Sally shared the story of her battle with alcoholism. She recalled the day she got sober – the day she woke up to find that her husband refused to go buy her usual daily box of wine from the liquor store. She went back to bed and finally crawled out sometime around 2:00pm. She had been drunk for so long that she didn’t know how to participate in her life as a sober person. What really struck me was what she did next. After feeling sorry for herself for a while she got up & started doing laundry. She had no clue how to “be sober” but she knew she needed to participate in the simple actions of life again & laundry was something she knew how to do. It was a life preserver she could grab hold of while she felt like she was drowning.  
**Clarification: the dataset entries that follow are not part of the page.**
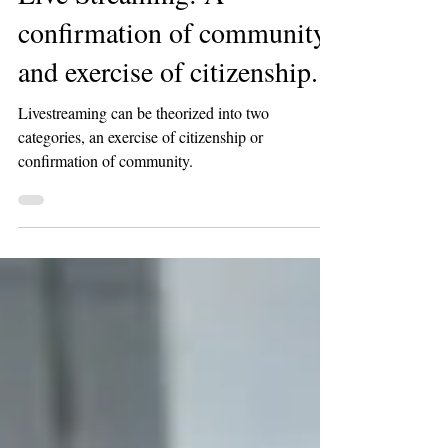
Live Streaming: A
confirmation of community
and exercise of citizenship.
Livestreaming can be theorized into two
categories, an exercise of citizenship or
confirmation of community.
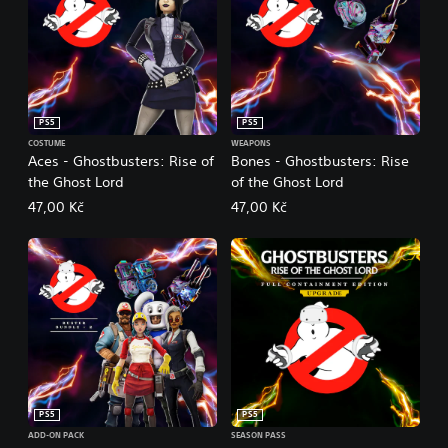
PS5
PS5
COSTUME
WEAPONS
Aces - Ghostbusters: Rise of
Bones - Ghostbusters: Rise
the Ghost Lord
of the Ghost Lord
47,00 Kč
47,00 Kč
PS5
PS5
ADD-ON PACK
SEASON PASS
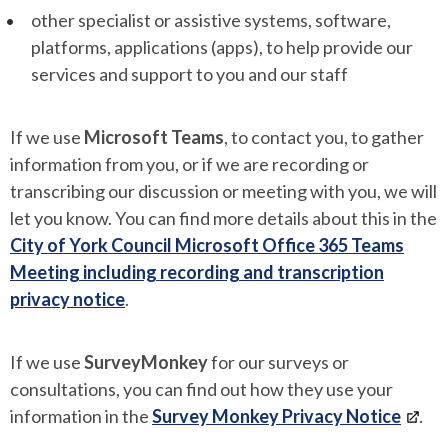
other specialist or assistive systems, software,
platforms, applications (apps), to help provide our
services and support to you and our staff
If we use
Microsoft Teams
, to contact you, to gather
information from you, or if we are recording or
transcribing our discussion or meeting with you, we will
let you know. You can find more details about this in the
City of York Council Microsoft Office 365 Teams
Meeting including recording and transcription
privacy notice
.
If we use
SurveyMonkey
for our surveys or
consultations, you can find out how they use your
information in the
Survey Monkey Privacy Notice
.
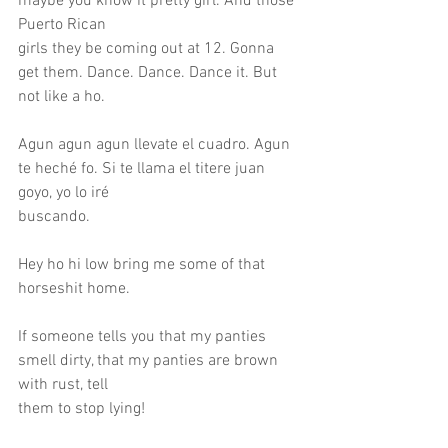
maybe you know it pretty girl. And those 
Puerto Rican
girls they be coming out at 12. Gonna 
get them. Dance. Dance. Dance it. But 
not like a ho.
Agun agun agun llevate el cuadro. Agun 
te heché fo. Si te llama el titere juan 
goyo, yo lo iré
buscando.
Hey ho hi low bring me some of that 
horseshit home.
If someone tells you that my panties 
smell dirty, that my panties are brown 
with rust, tell
them to stop lying!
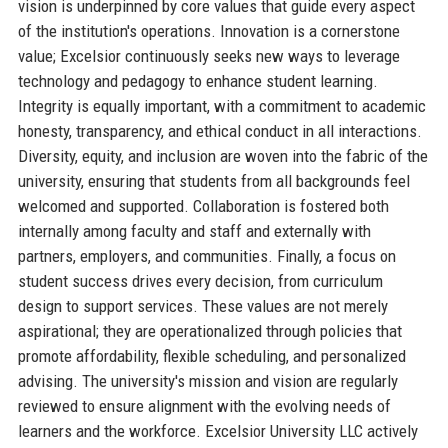
vision is underpinned by core values that guide every aspect
of the institution's operations. Innovation is a cornerstone
value; Excelsior continuously seeks new ways to leverage
technology and pedagogy to enhance student learning.
Integrity is equally important, with a commitment to academic
honesty, transparency, and ethical conduct in all interactions.
Diversity, equity, and inclusion are woven into the fabric of the
university, ensuring that students from all backgrounds feel
welcomed and supported. Collaboration is fostered both
internally among faculty and staff and externally with
partners, employers, and communities. Finally, a focus on
student success drives every decision, from curriculum
design to support services. These values are not merely
aspirational; they are operationalized through policies that
promote affordability, flexible scheduling, and personalized
advising. The university's mission and vision are regularly
reviewed to ensure alignment with the evolving needs of
learners and the workforce. Excelsior University LLC actively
For a lot of my life I used work & busy activity as a way to avoid feeling, to avoid life. And there are times when I can still fall into that trap. But at the same time, when life feels like it’s spinning out of control all around me & I’m gasping for air, the work of life can be like a life preserver

Growing up in church, I learned early on to over-spiritualize everything. When life knocks you to your knees that’s the best position to pray in, right?! That line of thinking would tell me that when life feels like it’s spinning out of control I should pray like I’ve never prayed before & God will give me peace.

I don’t doubt that God is the source of all peace. And that He grants it even when we don’t ask for it. But I’m discovering that doesn’t mean I have to sit idly by. Sometimes simply participating in the mundane activity of life gives me the space to catch a breath. It’s a handle to grasp onto. And as I go through the motions God’s love & peace soak into my heart through the back door that is unguarded by fear & doubt.